La dépêche fait état d’un programme de formation des cadres des ministères de la Justice et de l’Intérieur dans le cadre de la « lutte contre la cybercriminalité ». Selon la même source, Microsoft a fourni en sus le code source.

Le gouvernement tunisien a acheté 12 mille licences pour mettre à jour le système informatique du gouvernement pour un coût de 7,8 millions dinars en 2009. La directrice de Microsoft Tunisie Saloua Smaoui précise d’après la dépêche de l’ambassade américaine que les logiciels sont destinés aux fonctionnaires des ministères susmentionnés et non pas à un usage public.

Un choix pour le moins controversé, à l’heure où des Etats mieux nantis optent pour des technologies nettement moins coûteuse. Ainsi, la commissaire européenne en charge du Numérique Neelie Kroes a estimé en 2010 que le coût d’installation des logiciels propriétaires représente « un gaspillage d’argent public », alors que la tendance mondiale s’oriente vers l’usage des logiciels libres, même aux Etats Unis.

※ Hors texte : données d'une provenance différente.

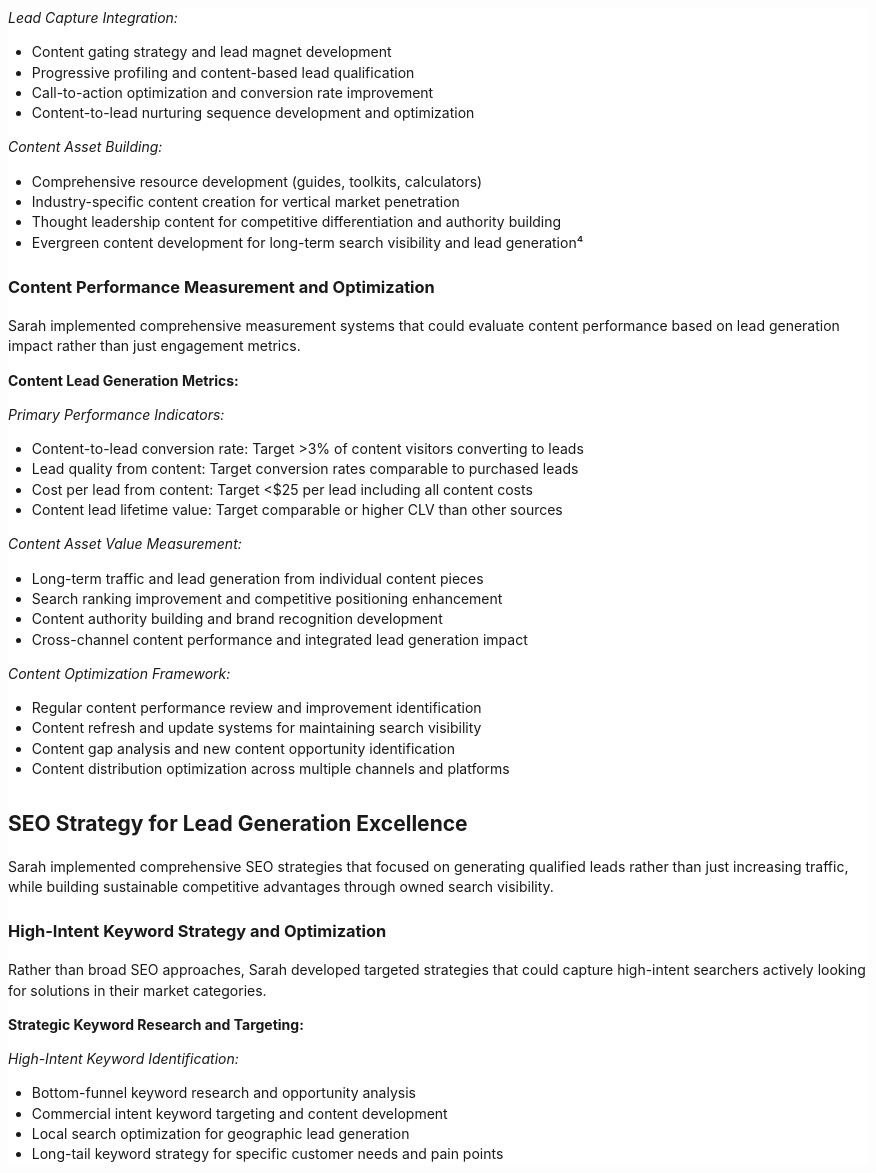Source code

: *Lead Capture Integration:*
- Content gating strategy and lead magnet development
- Progressive profiling and content-based lead qualification
- Call-to-action optimization and conversion rate improvement
- Content-to-lead nurturing sequence development and optimization

*Content Asset Building:*
- Comprehensive resource development (guides, toolkits, calculators)
- Industry-specific content creation for vertical market penetration
- Thought leadership content for competitive differentiation and authority building
- Evergreen content development for long-term search visibility and lead generation⁴

### Content Performance Measurement and Optimization

Sarah implemented comprehensive measurement systems that could evaluate content performance based on lead generation impact rather than just engagement metrics.

**Content Lead Generation Metrics:**

*Primary Performance Indicators:*
- Content-to-lead conversion rate: Target >3% of content visitors converting to leads
- Lead quality from content: Target conversion rates comparable to purchased leads
- Cost per lead from content: Target <$25 per lead including all content costs
- Content lead lifetime value: Target comparable or higher CLV than other sources

*Content Asset Value Measurement:*
- Long-term traffic and lead generation from individual content pieces
- Search ranking improvement and competitive positioning enhancement
- Content authority building and brand recognition development
- Cross-channel content performance and integrated lead generation impact

*Content Optimization Framework:*
- Regular content performance review and improvement identification
- Content refresh and update systems for maintaining search visibility
- Content gap analysis and new content opportunity identification
- Content distribution optimization across multiple channels and platforms

## SEO Strategy for Lead Generation Excellence

Sarah implemented comprehensive SEO strategies that focused on generating qualified leads rather than just increasing traffic, while building sustainable competitive advantages through owned search visibility.

### High-Intent Keyword Strategy and Optimization

Rather than broad SEO approaches, Sarah developed targeted strategies that could capture high-intent searchers actively looking for solutions in their market categories.

**Strategic Keyword Research and Targeting:**

*High-Intent Keyword Identification:*
- Bottom-funnel keyword research and opportunity analysis
- Commercial intent keyword targeting and content development
- Local search optimization for geographic lead generation
- Long-tail keyword strategy for specific customer needs and pain points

Or, Smaoui précise que l’accord conclu avec les autorités tunisiennes est le fruit de cinq ans de négociations. A noter que les pourparlers ont été entamés dans le sillage du Sommet Mondial de la Société d’Information (SMSI) tenu en Tunisie fin 2005.

Cependant, l’intention du gouvernement tunisien ne se limitait pas à la lutte contre la cybercriminalité ou la promotion de l’emploi dans le domaine des Technologies de l’Information. L’enjeu sous-jacent est en effet de mettre la main sur Internet et de bannir certains sites, à l’instar de Youtube.

Steve Ballmer de Microsoft reçu par Ben Ali, octobre 2007

Il n’empêche. Ben Ali a reçu en 2007, des mains du directeur exécutif de la multinationale Microsoft, Steve Ballmer, un trophée pour son « leadership mondial en technologies de l’information et de la communication, en reconnaissance de son rôle avant-gardiste dans la promotion des technologies de la communication sur la scène internationale ». Pour le moins paradoxal quand on sait le sort réservé aux cyberdissidents, à l’ère de Ben Ali.